Large language models (LLMs) are increasingly adopted for a variety of tasks with implicit graphical structures, such as planning in robotics, multi-hop question answering or knowledge probing, structured commonsense reasoning, and more. While LLMs have advanced the state-of-the-art on these tasks with structure implications, whether LLMs could explicitly process textual descriptions of graphs and structures, map them to grounded conceptual spaces, and perform structured operations remains underexplored. To this end, we propose NLGraph (Natural Language Graph), a comprehensive benchmark of graph-based problem solving designed in natural language. NLGraph contains 29,370 problems, covering eight graph reasoning tasks with varying complexity from simple tasks such as connectivity and shortest path up to complex problems such as maximum flow and simulating graph neural networks. We evaluate LLMs (GPT-3/4) with various prompting approaches on the NLGraph benchmark and find that 1) language models do demonstrate preliminary graph reasoning abilities, 2) the benefit of advanced prompting and in-context learning diminishes on more complex graph problems, while 3) LLMs are also (un)surprisingly brittle in the face of spurious correlations in graph and problem settings. We then propose Build-a-Graph Prompting and Algorithmic Prompting, two instruction-based approaches to enhance LLMs in solving natural language graph problems.
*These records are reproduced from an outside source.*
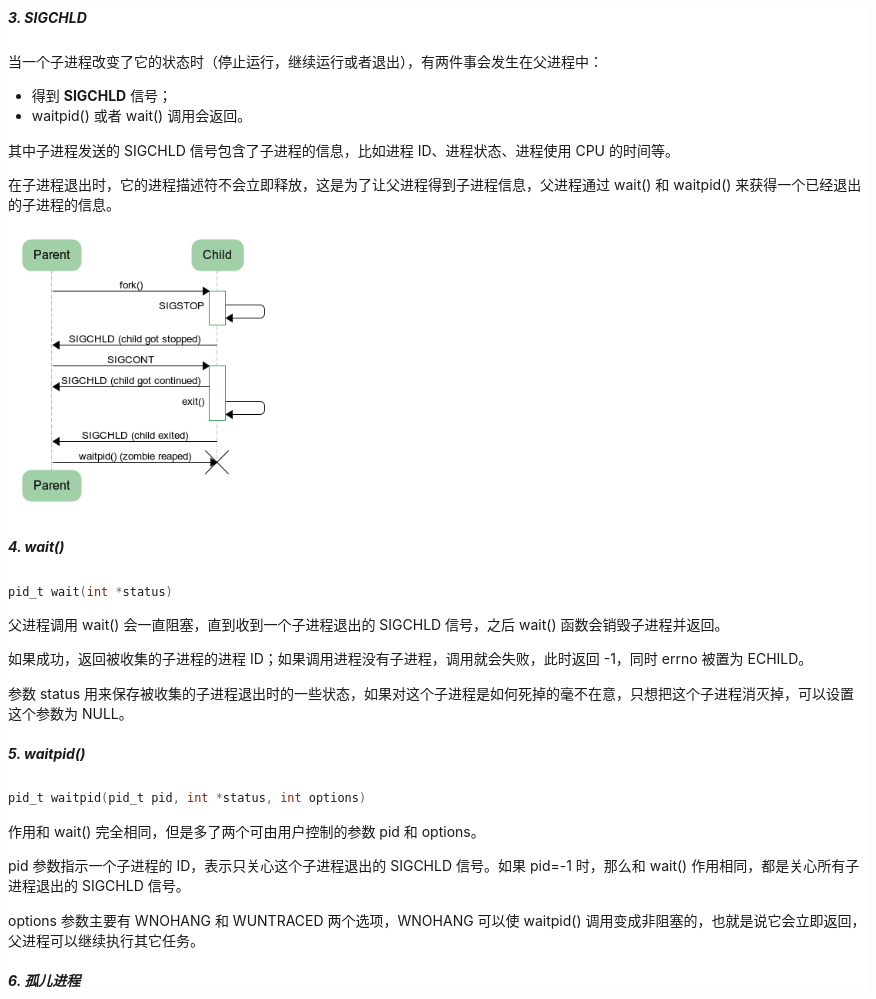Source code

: ##### 3. SIGCHLD

当一个子进程改变了它的状态时（停止运行，继续运行或者退出），有两件事会发生在父进程中：

- 得到 **SIGCHLD** 信号；
- waitpid() 或者 wait() 调用会返回。

其中子进程发送的 SIGCHLD 信号包含了子进程的信息，比如进程 ID、进程状态、进程使用 CPU 的时间等。

在子进程退出时，它的进程描述符不会立即释放，这是为了让父进程得到子进程信息，父进程通过 wait() 和 waitpid() 来获得一个已经退出的子进程的信息。

<img src="assets/1563425864165.png" alt="1563425864165" style="zoom:77%;" />

##### 4. wait()

```c
pid_t wait(int *status)
```

父进程调用 wait() 会一直阻塞，直到收到一个子进程退出的 SIGCHLD 信号，之后 wait() 函数会销毁子进程并返回。

如果成功，返回被收集的子进程的进程 ID；如果调用进程没有子进程，调用就会失败，此时返回 -1，同时 errno 被置为 ECHILD。

参数 status 用来保存被收集的子进程退出时的一些状态，如果对这个子进程是如何死掉的毫不在意，只想把这个子进程消灭掉，可以设置这个参数为 NULL。

##### 5. waitpid()

```c
pid_t waitpid(pid_t pid, int *status, int options)
```

作用和 wait() 完全相同，但是多了两个可由用户控制的参数 pid 和 options。

pid 参数指示一个子进程的 ID，表示只关心这个子进程退出的 SIGCHLD 信号。如果 pid=-1 时，那么和 wait() 作用相同，都是关心所有子进程退出的 SIGCHLD 信号。

options 参数主要有 WNOHANG 和 WUNTRACED 两个选项，WNOHANG 可以使 waitpid() 调用变成非阻塞的，也就是说它会立即返回，父进程可以继续执行其它任务。

##### 6. 孤儿进程
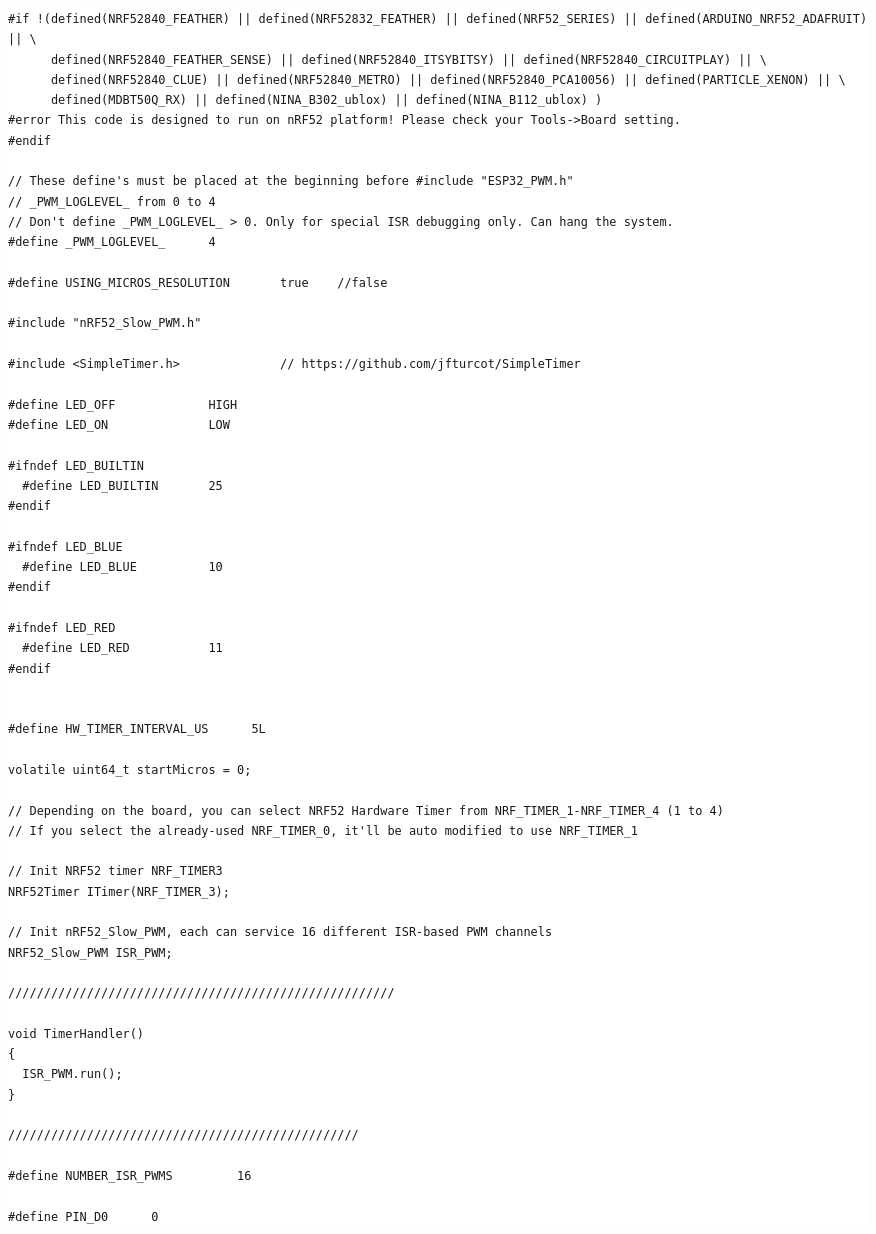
 ```
#if !(defined(NRF52840_FEATHER) || defined(NRF52832_FEATHER) || defined(NRF52_SERIES) || defined(ARDUINO_NRF52_ADAFRUIT) || \
      defined(NRF52840_FEATHER_SENSE) || defined(NRF52840_ITSYBITSY) || defined(NRF52840_CIRCUITPLAY) || \
      defined(NRF52840_CLUE) || defined(NRF52840_METRO) || defined(NRF52840_PCA10056) || defined(PARTICLE_XENON) || \
      defined(MDBT50Q_RX) || defined(NINA_B302_ublox) || defined(NINA_B112_ublox) )
#error This code is designed to run on nRF52 platform! Please check your Tools->Board setting.
#endif

// These define's must be placed at the beginning before #include "ESP32_PWM.h"
// _PWM_LOGLEVEL_ from 0 to 4
// Don't define _PWM_LOGLEVEL_ > 0. Only for special ISR debugging only. Can hang the system.
#define _PWM_LOGLEVEL_      4

#define USING_MICROS_RESOLUTION       true    //false 

#include "nRF52_Slow_PWM.h"

#include <SimpleTimer.h>              // https://github.com/jfturcot/SimpleTimer

#define LED_OFF             HIGH
#define LED_ON              LOW

#ifndef LED_BUILTIN
  #define LED_BUILTIN       25
#endif

#ifndef LED_BLUE
  #define LED_BLUE          10
#endif

#ifndef LED_RED
  #define LED_RED           11
#endif


#define HW_TIMER_INTERVAL_US      5L

volatile uint64_t startMicros = 0;

// Depending on the board, you can select NRF52 Hardware Timer from NRF_TIMER_1-NRF_TIMER_4 (1 to 4)
// If you select the already-used NRF_TIMER_0, it'll be auto modified to use NRF_TIMER_1

// Init NRF52 timer NRF_TIMER3
NRF52Timer ITimer(NRF_TIMER_3);

// Init nRF52_Slow_PWM, each can service 16 different ISR-based PWM channels
NRF52_Slow_PWM ISR_PWM;

//////////////////////////////////////////////////////

void TimerHandler()
{
  ISR_PWM.run();
}

/////////////////////////////////////////////////

#define NUMBER_ISR_PWMS         16

#define PIN_D0      0
```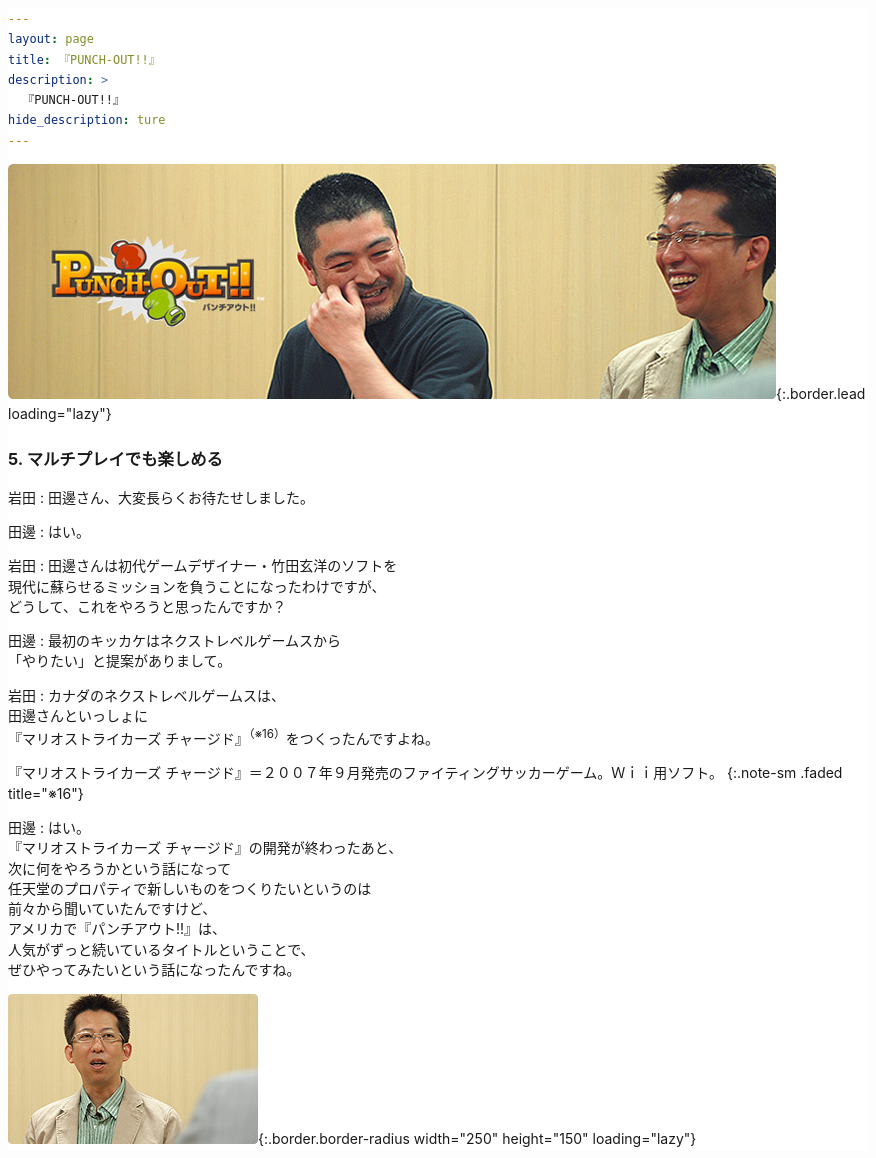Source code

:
 ```yaml
---
layout: page
title: 『PUNCH-OUT!!』
description: >
  『PUNCH-OUT!!』
hide_description: ture
---
```


![](/interviews/jp/wii/r7pj/vol1/img/mainvisual5.jpg){:.border.lead loading="lazy"}

### 5. マルチプレイでも楽しめる

岩田
: 田邊さん、大変長らくお待たせしました。

田邊
: はい。

岩田
: 田邊さんは初代ゲームデザイナー・竹田玄洋のソフトを<br>現代に蘇らせるミッションを負うことになったわけですが、<br>どうして、これをやろうと思ったんですか？

田邊
: 最初のキッカケはネクストレベルゲームスから<br>「やりたい」と提案がありまして。

岩田
: カナダのネクストレベルゲームスは、<br>田邊さんといっしょに<br>『マリオストライカーズ チャージド』<sup>（※16）</sup>をつくったんですよね。

『マリオストライカーズ チャージド』＝２００７年９月発売のファイティングサッカーゲーム。Ｗｉｉ用ソフト。
{:.note-sm .faded title="※16"}

田邊
: はい。<br>『マリオストライカーズ チャージド』の開発が終わったあと、<br>次に何をやろうかという話になって<br>任天堂のプロパティで新しいものをつくりたいというのは<br>前々から聞いていたんですけど、<br>アメリカで『パンチアウト!!』は、<br>人気がずっと続いているタイトルということで、<br>ぜひやってみたいという話になったんですね。

![](/interviews/jp/wii/r7pj/vol1/img/photo12.jpg){:.border.border-radius width="250" height="150" loading="lazy"}
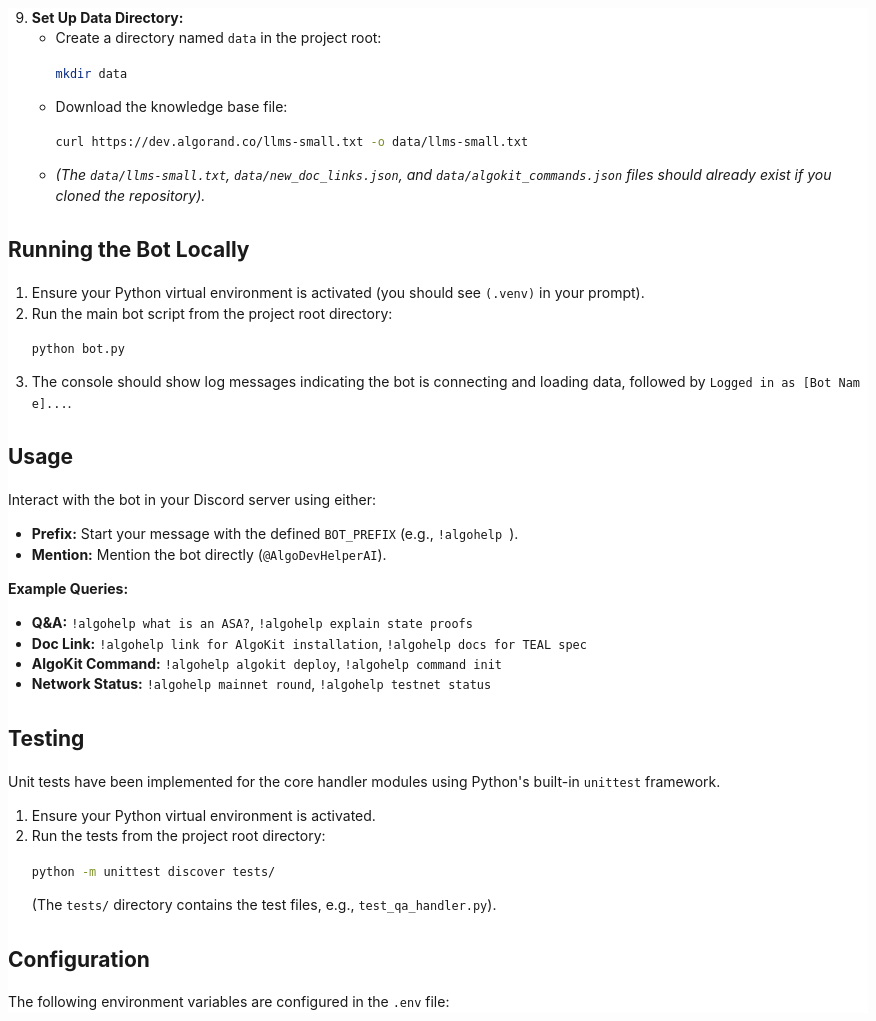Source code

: 9.  **Set Up Data Directory:**
    *   Create a directory named `data` in the project root:
        ```bash
        mkdir data
        ```
    *   Download the knowledge base file:
        ```bash
        curl https://dev.algorand.co/llms-small.txt -o data/llms-small.txt
        ```
    *   *(The `data/llms-small.txt`, `data/new_doc_links.json`, and `data/algokit_commands.json` files should already exist if you cloned the repository).*

## Running the Bot Locally

1.  Ensure your Python virtual environment is activated (you should see `(.venv)` in your prompt).
2.  Run the main bot script from the project root directory:
    ```bash
    python bot.py
    ```
3.  The console should show log messages indicating the bot is connecting and loading data, followed by `Logged in as [Bot Name]...`.

## Usage

Interact with the bot in your Discord server using either:

*   **Prefix:** Start your message with the defined `BOT_PREFIX` (e.g., `!algohelp `).
*   **Mention:** Mention the bot directly (`@AlgoDevHelperAI`).

**Example Queries:**

*   **Q&A:** `!algohelp what is an ASA?`, `!algohelp explain state proofs`
*   **Doc Link:** `!algohelp link for AlgoKit installation`, `!algohelp docs for TEAL spec`
*   **AlgoKit Command:** `!algohelp algokit deploy`, `!algohelp command init`
*   **Network Status:** `!algohelp mainnet round`, `!algohelp testnet status`

## Testing

Unit tests have been implemented for the core handler modules using Python's built-in `unittest` framework.

1.  Ensure your Python virtual environment is activated.
2.  Run the tests from the project root directory:
    ```bash
    python -m unittest discover tests/
    ```
    (The `tests/` directory contains the test files, e.g., `test_qa_handler.py`).

## Configuration

The following environment variables are configured in the `.env` file:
Build-a-Graph and Algorithmic prompting improve the performance of LLMs on NLGraph by 3.07% to 16.85% across multiple tasks and settings, while how to solve the most complicated graph reasoning tasks in our setup with language models remains an open research question.
Originally designed for textual data, large language models (LLMs) are increasingly leveraged for tasks beyond language processing. In robotics and planning, LLMs are adopted to guide agents through structured environments [Huang et al., 2022, Andreas, 2022]. In theory-of-mind reasoning, LLMs are required to maintain and update local and global graphs that reflect the beliefs of different characters [Adhikari et al., 2020, Ammanabrolu and Riedl, 2021]. In structured commonsense reasoning, LLMs are expected to generate graph-based action plans to achieve objectives with diversified prerequisites [Tandon et al., 2019, Madaan et al., 2022]. In multi-hop question answering, LLMs implicitly find connections and paths among a vast network of entities and concepts [Creswell et al., 2023]. Together these works demonstrate that LLMs are widely adopted for tasks with implicit graphical structures while achieving preliminary success. However, one underlying yet crucial question remains underexplored: Can LLMs reason with graphs? More concretely, are LLMs capable of mapping textual descriptions of graphs and structures to grounded conceptual spaces and solving graph algorithm problems explicitly with natural language? The answer to this question has profound implications for large language model applications with implicit graphs and structures, the reasoning ability of LLMs in advanced and graph-based settings, and more.
- Learning from examples did not happen on complex graph reasoning problems. While in-context learning is widely credited for teaching LLMs to learn from examples [Brown et al., 2020], its benefit on more advanced graph reasoning tasks is unclear: Few-shot in-context learning fails to improve over zero-shot prompting across multiple tasks, while increasing the number of exemplars may even be counterproductive for tasks such as Hamilton path.